A vessel of fresh pig’s blood in Lafourche Parish Louisiana
Mr Rodney’s crew then slowly cooks all the bits of the creature and the crowd eventually feasts just like they have in Acadiana for centuries. Cheramie’s son Rodney Jr will take control of the venture at some point as his daddy is 78 years old, and will lay down his butcher knife when he “gets old”

One of Rodney Cheramie’s helpers stirs a pot at Festival of Old Times in Lafourche Parish
Where does he go when he’s in the mood for some commercial boudin?

Rodney Cheramie and his son Rodney Jr at Festival of Old Times in Lafourche Parish

A cauldron of cracklins at La Fete Des Vieux Temps in Lafourche Parish Louisiana
Was it all the boudin that made your heart go out? He laughs, I guess it was all that pig I ate.

A friendly carnie at Festival of Old Times in Lafourche Parish
Cheramie gets up to tend to the blood stew. The butchers have cubed the fresh pork meat and are simmering it over an open fire. He prods the meat to see if it’s time to add the hog’s blood he has on reserve in a ice chest. It’s not ready.

A well-worn machine gun at a carnie’s booth in Lafourche Parish Louisiana
I mentally imagine how many thousands of pounds of cracklins he’s cooked over the years.
When I was a kid visiting Louisiana in the 70s, boucheries were common affairs but nowadays when you get wind of one they feel like something special. That’s part of the Festival of Old Times mission: to educate the youth and make sure that they know about hog butchery and making cane syrup and all the other old-timey traditions.

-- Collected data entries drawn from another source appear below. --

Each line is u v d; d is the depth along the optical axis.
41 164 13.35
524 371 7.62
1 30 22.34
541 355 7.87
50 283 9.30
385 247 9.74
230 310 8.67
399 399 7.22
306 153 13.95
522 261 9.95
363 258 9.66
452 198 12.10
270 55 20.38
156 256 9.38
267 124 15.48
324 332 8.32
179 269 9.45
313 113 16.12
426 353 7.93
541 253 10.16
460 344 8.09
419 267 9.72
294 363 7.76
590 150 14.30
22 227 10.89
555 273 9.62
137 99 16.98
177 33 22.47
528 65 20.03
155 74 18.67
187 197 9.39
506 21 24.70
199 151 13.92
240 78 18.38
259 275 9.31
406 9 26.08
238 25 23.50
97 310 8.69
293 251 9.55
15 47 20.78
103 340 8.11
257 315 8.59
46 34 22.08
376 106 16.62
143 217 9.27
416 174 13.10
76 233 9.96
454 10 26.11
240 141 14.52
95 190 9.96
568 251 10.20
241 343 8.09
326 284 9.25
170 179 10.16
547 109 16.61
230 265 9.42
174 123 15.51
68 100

Rodney Cheramie Jr at La Fete Des Vieux Temps in Lafourche Parish Louisiana
Near the boucherie tent a sauce piquante competition is taking place so I amble over and make my way down the row of booths chatting with the cooks. Alligator, pork, rabbit and turtle are on offer.

A scene from the boucherie at La Fete Des Vieux Temps in Lafourche Parish
Lafourche Parish lost something special when the Sauce Piquante Festival folded up but La Fete Des Vieux Temps has slid into the role nicely. We run down to the bayou a few times a year to visit with Sergis Adams at his little country market, hit the Gheens Bon Mange Fest or French Food Festival. It’s only 45 minutes from New Orleans but you may as well be on another planet as the pace and way of life are worlds apart.
I prepare to leave as a small child walks by Cheramie gestures towards him “he’s gonna be running these boucheries soon. This is our future.”